Anesthés-
J'ai une vingtaine d'années. Ma mère se bat contre un cancer. Généralisé.
Elle se débat contre la chimiothérapie et contre la morphine.
Je me débats contre la mort lente de l'alcool, contre des litres de whisky.
Je sors dans une boîte ringarde où je me décalque la tronche. La murge anesthésique.
Je prends la voiture ivre mort. La voiture est censée me ramener chez moi.
Chemin de traverse que je connais par cœur. Je rêve de dormir. M'écrouler dans mon lit.
Le plateau horizontal de l'automobile, soudain, penche dangereusement à droite.
Deux roues roulent dans le fossé. Le réflexe consiste à donner un coup de volant à gauche.
Faire remonter la voiture sur la route. Dans ce virage.
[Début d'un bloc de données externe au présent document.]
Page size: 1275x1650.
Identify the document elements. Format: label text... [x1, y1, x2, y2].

Le talus d'en face non évité. La voiture plantée.
Je n'ai rien senti du choc. Sinon une secousse. Et l'arrêt net sur le remblais.
A cette heure-ci, cette route est déserte. Je peste contre ma Citroën qui refuse de redémarrer.
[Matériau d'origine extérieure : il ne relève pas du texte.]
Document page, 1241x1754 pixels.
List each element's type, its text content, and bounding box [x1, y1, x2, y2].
Je m'acharne sur le contact, sans succès. Epuisé, je renonce. J'abandonne ma voiture et rentre à pied.
J'ai une vingtaine d'années. Ma mère se bat contre la mort annoncée.
Je me bats contre son cancer et sa chimiothérapie, dans mes litres de whisky.
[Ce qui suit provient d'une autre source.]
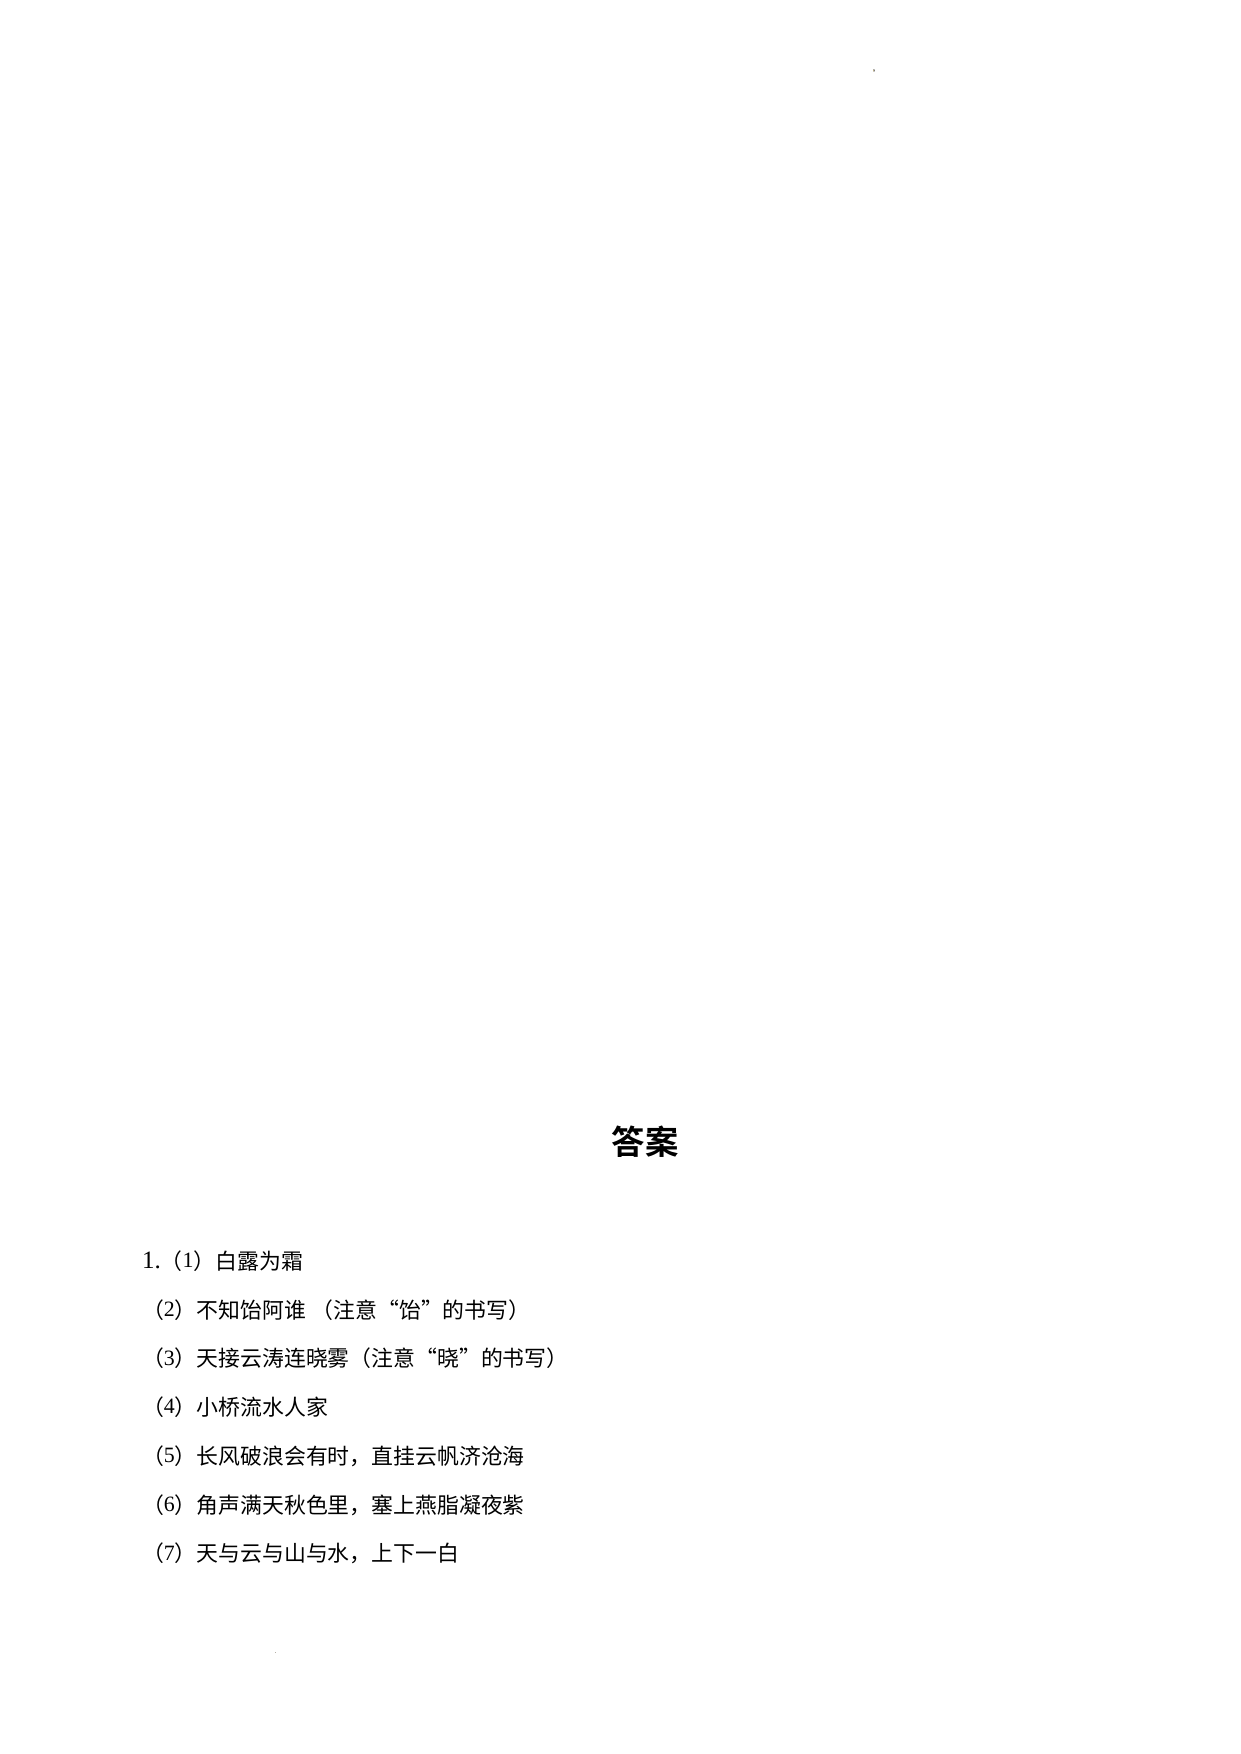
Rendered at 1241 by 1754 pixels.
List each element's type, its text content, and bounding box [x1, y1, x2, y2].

text 1.（1）白露为霜 （2）不知饴阿谁 （注意“饴”的书写） （3）天接云涛连晓雾（注意“晓”的书写） （4）小桥流水人家 （5）长风破浪会有时，直挂云帆济沧海 （6）角声满天秋色里，塞上燕脂凝夜紫 （7）天与云与山与水，上下一白 2. （1）①秋雨、暴风雪以及所带来的寒冷；②饥饿的困扰；③伤寒的流行；④住所和工具的简陋；⑤匪徒的骚扰；⑥机关官僚主义作风。 （2）第一次是与波兰白军的战斗中，保尔腿部受伤并得了伤寒；第二次是在骑兵部队战斗中，一颗炸弹在保尔身边爆炸，保尔的头部受了重伤；第三次是繁重紧张的肃反工作击倒了有着伤病的保尔，使他不得不回家休养；第四次是在铁路快修完的时候，保尔得了伤寒和大叶性肺炎。 （3）①文中的环境描写相当出色，语言简洁优美，富有表现力。如“暴风雪咆哮不止，猖狂了一夜”极力表现出修筑铁路面临的艰苦环境，侧面烘托出同志们修筑铁路的坚强意志。②通过对人物的细致描写，体现人物的内在精神品质，使人物形象有血有肉。如“瘦骨嶙峋的保尔两眼熬得通红，他猛烈地挥动大木锨铲雪”通过神态动作描写表现了保尔不知疲倦地劳动的钢铁般的意志。 [142, 1243, 1104, 1568]
text 答案 [186, 1107, 1104, 1172]
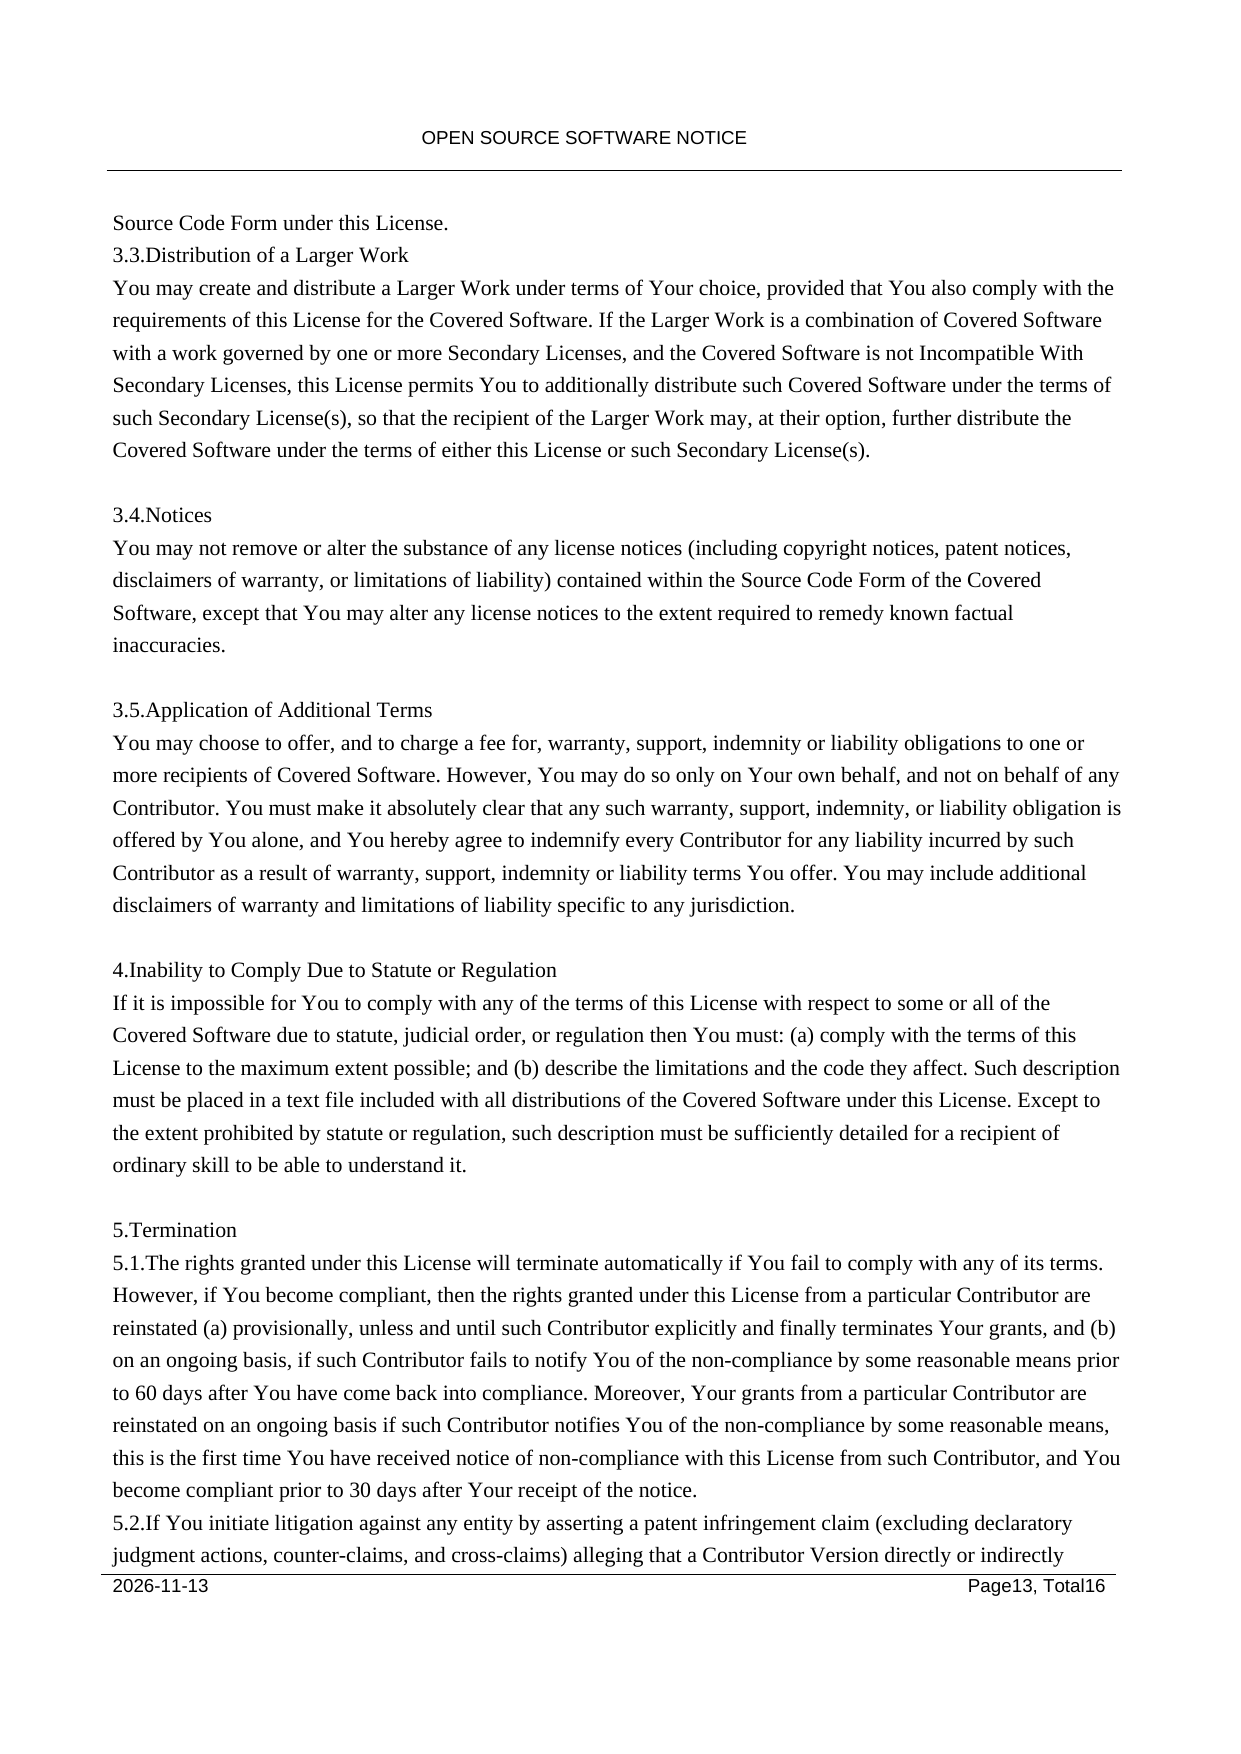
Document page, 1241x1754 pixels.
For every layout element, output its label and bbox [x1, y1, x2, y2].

Je me réveille chez moi, dans ma chambre. Il y a du mouvement à l'extérieur de la maison.
Malgré ma gueule de bois, je sors de mon sommeil sans rêves pour aller voir ce qui se passe.
Dans la cour de la maison, une dépanneuse dépose ce qu'il reste de ma voiture. Diminuée de moitié.
Plus de capot. Comme fracassée sur un mur. Le parebrise est brisé. Et soudain me vient une pensée.
Que je dois vérifier par moi-même dans le miroir de la salle de bains. Le front tuméfié.
J'inspecte mon crâne. Cette bosse violette et mauve avec son sang pris violacé.
Je ne suis pas sûr de comprendre. Dans un sentiment de honte dont je ne sais pas trop quoi faire.
J'avais pété le parebrise avec ma tête. Et je n'avais rien senti. Aucun souvenir de cela.
Seulement le choc de la voiture contre le talus. Aucun souvenir d'un coup de boule dans le parebrise.
Et pourtant. Toutes les évidences étaient rassemblées. L'épave est déposée au milieu de la cour.
Les deux roues roulent dans le fossé. Je rêve de dormir. M'écrouler dans mon lit. Ne pas rêver.
Un sommeil sans cauchemars. Le plateau horizontal penché dangereusement à droite. Coup de volant.
Le réflexe consiste à sortir la voiture du fossé. La remettre sur la route. Etroite. Du chemin de traverse.
La voiture s'encastre aussitôt dans le talus dans un froissement de tôle, de plastique, de verre et de métal.
Ma tête vient percuter le parebrise au-dessus du volant. Et je me retrouve dans mon siège, contrarié.
Cela ne dure que trois secondes. Et je m'acharne sur le contact pour redémarrer cette putain d'automobile.
Je veux dormir. Je suis épuisé. Dormir sans cette présence atroce à mon chevet qui respire dans le noir.
Je n'ai aucune douleur à la tête. N'ai même pas vu que je venais de péter le parebrise. Je n'ai rien senti.
La murge anesthésique. Ma mère se bat contre la mort. Je me bats contre ma voiture. Contre moi-même.
Je veux m'écrouler dans mon lit et ne penser à rien. J'abandonne ma voiture et rentre à pied.
Ma mère va mourir. J'ai une vingtaine d'années. La mort m'a épargné.